Городской пляж галечный и неуютный — если бы не море, он ничем не отличался бы от небольшого пустыря. В тот час, когда я прихожу, если повернуться лицом к воде, солнце буквально наваливается на спину. Я натираюсь кремом, хотя это непросто — руки у меня слишком короткие.
— Давайте-ка я вам помогу…
Сердце у меня делает лишний удар. Я оборачиваюсь.
Он сидит в двух метрах от меня. На нем белая рубашка и бежевые брюки. Ступни босые. Я не вижу его глаз, потому что на нем темные очки, но я вижу его рот.

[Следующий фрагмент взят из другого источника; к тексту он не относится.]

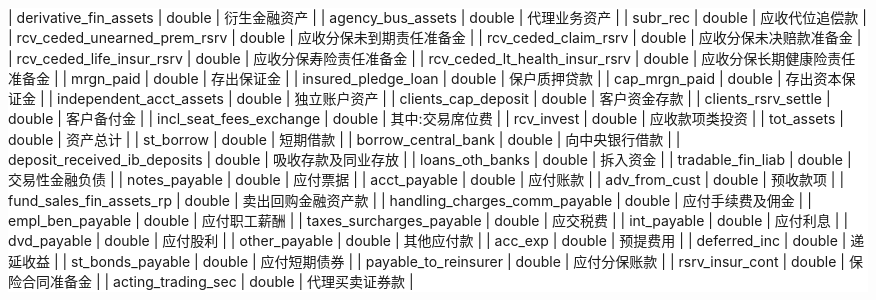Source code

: | derivative\_fin\_assets             | double | 衍生金融资产            |
| agency\_bus\_assets                 | double | 代理业务资产            |
| subr\_rec                           | double | 应收代位追偿款           |
| rcv\_ceded\_unearned\_prem\_rsrv    | double | 应收分保未到期责任准备金      |
| rcv\_ceded\_claim\_rsrv             | double | 应收分保未决赔款准备金       |
| rcv\_ceded\_life\_insur\_rsrv       | double | 应收分保寿险责任准备金       |
| rcv\_ceded\_lt\_health\_insur\_rsrv | double | 应收分保长期健康险责任准备金    |
| mrgn\_paid                          | double | 存出保证金             |
| insured\_pledge\_loan               | double | 保户质押贷款            |
| cap\_mrgn\_paid                     | double | 存出资本保证金           |
| independent\_acct\_assets           | double | 独立账户资产            |
| clients\_cap\_deposit               | double | 客户资金存款            |
| clients\_rsrv\_settle               | double | 客户备付金             |
| incl\_seat\_fees\_exchange          | double | 其中:交易席位费          |
| rcv\_invest                         | double | 应收款项类投资           |
| tot\_assets                         | double | 资产总计              |
| st\_borrow                          | double | 短期借款              |
| borrow\_central\_bank               | double | 向中央银行借款           |
| deposit\_received\_ib\_deposits     | double | 吸收存款及同业存放         |
| loans\_oth\_banks                   | double | 拆入资金              |
| tradable\_fin\_liab                 | double | 交易性金融负债           |
| notes\_payable                      | double | 应付票据              |
| acct\_payable                       | double | 应付账款              |
| adv\_from\_cust                     | double | 预收款项              |
| fund\_sales\_fin\_assets\_rp        | double | 卖出回购金融资产款         |
| handling\_charges\_comm\_payable    | double | 应付手续费及佣金          |
| empl\_ben\_payable                  | double | 应付职工薪酬            |
| taxes\_surcharges\_payable          | double | 应交税费              |
| int\_payable                        | double | 应付利息              |
| dvd\_payable                        | double | 应付股利              |
| other\_payable                      | double | 其他应付款             |
| acc\_exp                            | double | 预提费用              |
| deferred\_inc                       | double | 递延收益              |
| st\_bonds\_payable                  | double | 应付短期债券            |
| payable\_to\_reinsurer              | double | 应付分保账款            |
| rsrv\_insur\_cont                   | double | 保险合同准备金           |
| acting\_trading\_sec                | double | 代理买卖证券款           |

Его сочные как плод губы, с которых только что сорвались эти дерзкие слова. Улыбающиеся губы. И атавистическая осторожность всех поколений женщин, какие были до меня, немедленно выскакивает на поверхность:
— С чего бы это? Так не делают!
— Чего не делают? Вам никогда не предлагают помощь или вы никогда и ни от кого помощи не принимаете?
О боже, я краснею. Хватаю блузку, накидываю на плечи.
— Я все равно уже собралась уходить.
— Я тоже, — говорит он.
Сидим и не двигаемся с места. И только сердце несется вскачь.
Он прекрасен, а я красотой не отличаюсь. Он хищник. Бабник. Скользкий тип — в этом нет ни малейшего сомнения. В Аррасе никто к вам так не обратится, ни один мужчина не посмеет и словечка вам сказать, заранее не узнав, замужем вы или нет. Не выяснив, одиноки вы или у вас кто-то есть. Он не такой. Он входит без стука. Толкает дверь плечом. Вставляет ногу в щель. И мне это нравится.